◆ Action item
How many lines below contain the string "reset"? Reply with the figure and no further words.

◆ Record set
*** Block opens ***

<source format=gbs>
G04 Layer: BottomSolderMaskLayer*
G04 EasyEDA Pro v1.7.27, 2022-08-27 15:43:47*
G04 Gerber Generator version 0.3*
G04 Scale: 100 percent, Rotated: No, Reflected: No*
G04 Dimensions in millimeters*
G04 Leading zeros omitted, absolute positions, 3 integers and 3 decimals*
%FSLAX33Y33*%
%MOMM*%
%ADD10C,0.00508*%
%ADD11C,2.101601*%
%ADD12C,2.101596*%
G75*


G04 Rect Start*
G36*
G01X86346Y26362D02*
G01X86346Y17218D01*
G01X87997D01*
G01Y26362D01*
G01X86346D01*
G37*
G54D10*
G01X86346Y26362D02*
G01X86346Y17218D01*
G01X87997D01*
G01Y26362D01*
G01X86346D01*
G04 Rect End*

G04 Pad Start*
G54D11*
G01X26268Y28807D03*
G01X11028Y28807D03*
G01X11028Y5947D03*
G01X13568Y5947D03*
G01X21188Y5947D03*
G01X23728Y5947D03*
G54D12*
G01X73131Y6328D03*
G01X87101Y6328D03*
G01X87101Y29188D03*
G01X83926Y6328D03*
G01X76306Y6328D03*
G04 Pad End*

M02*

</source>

*** Block closes ***
*** Block opens ***

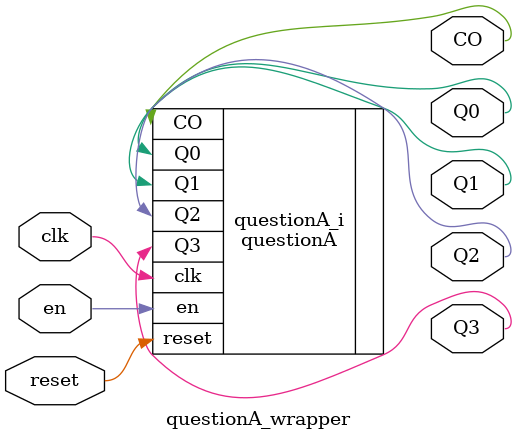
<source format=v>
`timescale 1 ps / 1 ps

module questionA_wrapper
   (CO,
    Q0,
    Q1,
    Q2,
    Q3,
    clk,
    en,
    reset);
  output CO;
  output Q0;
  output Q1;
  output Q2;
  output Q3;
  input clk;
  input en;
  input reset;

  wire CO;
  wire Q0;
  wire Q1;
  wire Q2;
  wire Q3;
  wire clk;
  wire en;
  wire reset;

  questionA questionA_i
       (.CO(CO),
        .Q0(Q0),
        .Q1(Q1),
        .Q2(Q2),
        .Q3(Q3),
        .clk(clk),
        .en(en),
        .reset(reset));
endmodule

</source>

*** Block closes ***

◆ Exercise response
4